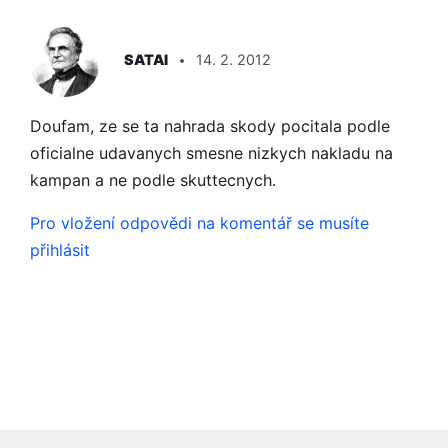
ŘÍKÁ:
SATAI
14. 2. 2012
Doufam, ze se ta nahrada skody pocitala podle
oficialne udavanych smesne nizkych nakladu na
kampan a ne podle skuttecnych.
Pro vložení odpovědi na komentář se musíte
přihlásit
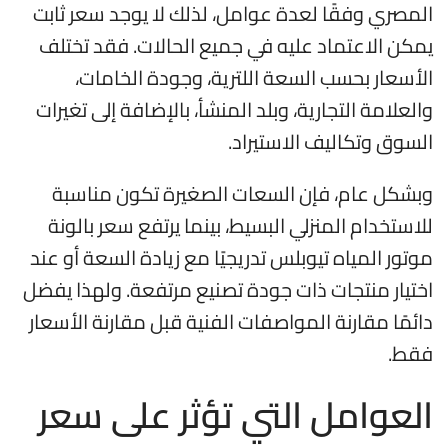
المصري وفقًا لعدة عوامل، لذلك لا يوجد سعر ثابت
يمكن الاعتماد عليه في جميع الحالات. فقد تختلف
الأسعار بحسب السعة اللترية، وجودة الخامات،
والعلامة التجارية، وبلد المنشأ، بالإضافة إلى تغيرات
السوق وتكاليف الاستيراد.
وبشكل عام، فإن السعات الصغيرة تكون مناسبة
للاستخدام المنزلي البسيط، بينما يرتفع سعر بالونة
موتور المياه تيوبلس تدريجيًا مع زيادة السعة أو عند
اختيار منتجات ذات جودة تصنيع مرتفعة. ولهذا يفضل
دائمًا مقارنة المواصفات الفنية قبل مقارنة الأسعار
فقط.
العوامل التي تؤثر على سعر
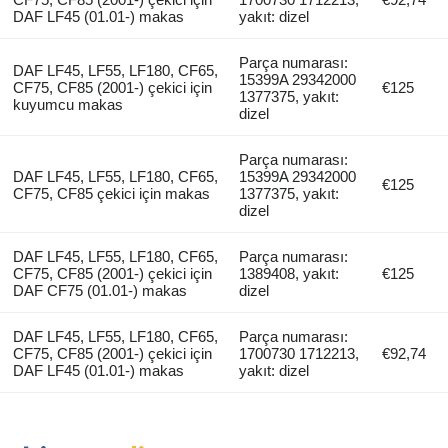
DAF LF45 (01.01-) makas
yakıt: dizel
Parça numarası:
DAF LF45, LF55, LF180, CF65,
15399A 29342000
CF75, CF85 (2001-) çekici için
€125
1377375, yakıt:
kuyumcu makas
dizel
Parça numarası:
DAF LF45, LF55, LF180, CF65,
15399A 29342000
€125
CF75, CF85 çekici için makas
1377375, yakıt:
dizel
DAF LF45, LF55, LF180, CF65,
Parça numarası:
CF75, CF85 (2001-) çekici için
1389408, yakıt:
€125
DAF CF75 (01.01-) makas
dizel
DAF LF45, LF55, LF180, CF65,
Parça numarası:
CF75, CF85 (2001-) çekici için
1700730 1712213,
€92,74
DAF LF45 (01.01-) makas
yakıt: dizel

+ + + + +

**What to work on:** Leaving out the images, repeat the listing above exactly.

**Result below:**
ŘÍKÁ:
SATAI
14. 2. 2012
Doufam, ze se ta nahrada skody pocitala podle
oficialne udavanych smesne nizkych nakladu na
kampan a ne podle skuttecnych.
Pro vložení odpovědi na komentář se musíte
přihlásit
المصري وفقًا لعدة عوامل، لذلك لا يوجد سعر ثابت
يمكن الاعتماد عليه في جميع الحالات. فقد تختلف
الأسعار بحسب السعة اللترية، وجودة الخامات،
والعلامة التجارية، وبلد المنشأ، بالإضافة إلى تغيرات
السوق وتكاليف الاستيراد.
وبشكل عام، فإن السعات الصغيرة تكون مناسبة
للاستخدام المنزلي البسيط، بينما يرتفع سعر بالونة
موتور المياه تيوبلس تدريجيًا مع زيادة السعة أو عند
اختيار منتجات ذات جودة تصنيع مرتفعة. ولهذا يفضل
دائمًا مقارنة المواصفات الفنية قبل مقارنة الأسعار
فقط.
العوامل التي تؤثر على سعر
DAF LF45 (01.01-) makas
yakıt: dizel
Parça numarası:
DAF LF45, LF55, LF180, CF65,
15399A 29342000
CF75, CF85 (2001-) çekici için
€125
1377375, yakıt:
kuyumcu makas
dizel
Parça numarası:
DAF LF45, LF55, LF180, CF65,
15399A 29342000
€125
CF75, CF85 çekici için makas
1377375, yakıt:
dizel
DAF LF45, LF55, LF180, CF65,
Parça numarası:
CF75, CF85 (2001-) çekici için
1389408, yakıt:
€125
DAF CF75 (01.01-) makas
dizel
DAF LF45, LF55, LF180, CF65,
Parça numarası:
CF75, CF85 (2001-) çekici için
1700730 1712213,
€92,74
DAF LF45 (01.01-) makas
yakıt: dizel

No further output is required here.